Fully Convolutional Networks (FCN)

Notes from Udacity's Self-Driving Car Nanodegree

  • Encoder extracts features that the decoder uses layer

Pieces:

  • Pre-train encoder on VGG/ResNet
  • Do a 1x1 convolution
  • Tansposed convolutions to upsample

Skip connections are added. If VGG is used then only 3rd and 4th pooling layers are used as skip connections.

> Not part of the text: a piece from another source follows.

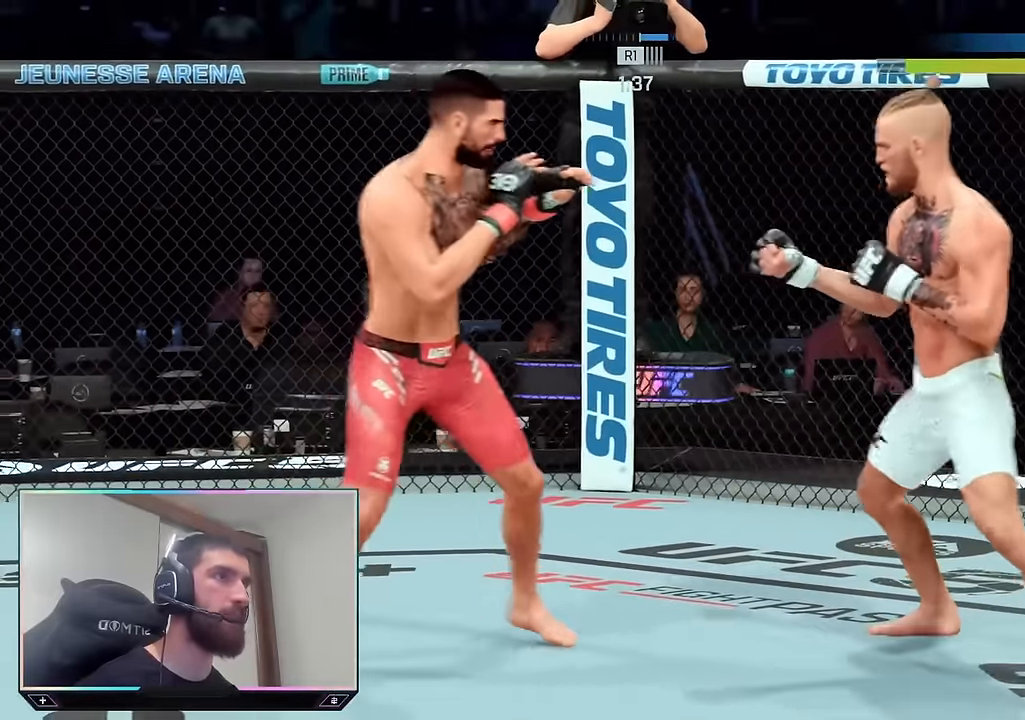
{"buttons": ["R2"], "left_stick": "up-left", "right_stick": "center", "events": [[117, "left_stick", "right"], [333, "R2", "down"], [350, "left_stick", "up"], [400, "left_stick", "up-left"]]}
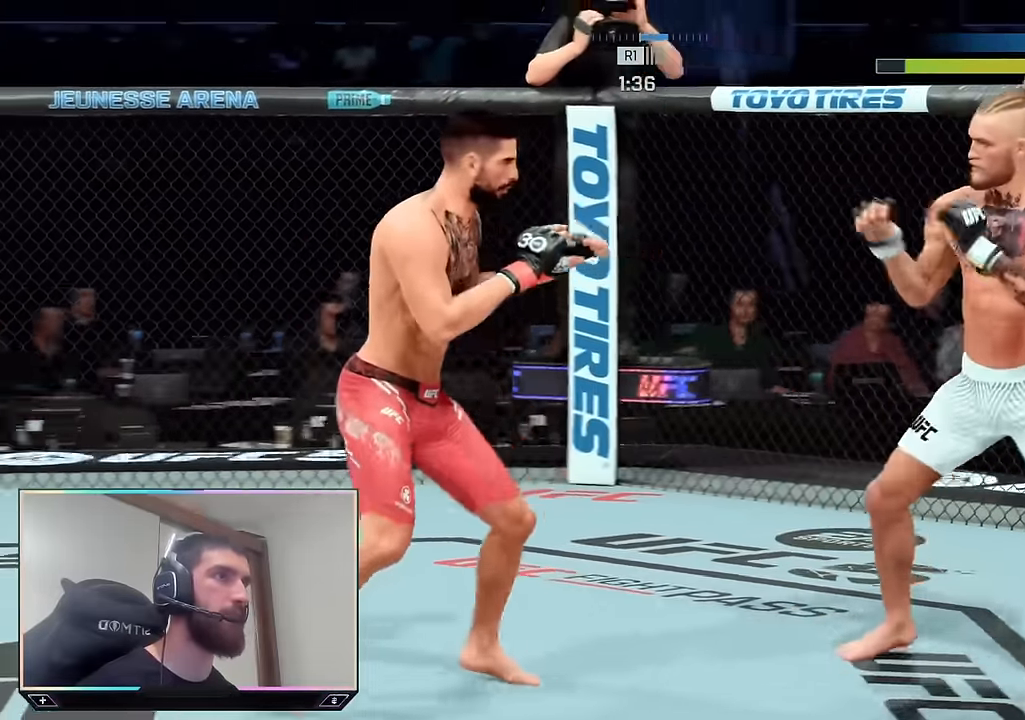
{"buttons": ["R2"], "left_stick": "down-left", "right_stick": "center", "events": [[117, "left_stick", "up-right"], [283, "left_stick", "down"], [433, "left_stick", "down-left"]]}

Too many skip connections can lead to an explosion of the model size.


In [125]:
import numpy as np
import tensorflow as tf
import collections

1- Replace Fully Connected (FC) with 1x1 convolutions


In [7]:
# custom init with the seed set to 0 by default
def custom_init(shape, dtype=tf.float32, partition_info=None, seed=0):
    return tf.random_normal(shape, dtype=dtype, seed=seed)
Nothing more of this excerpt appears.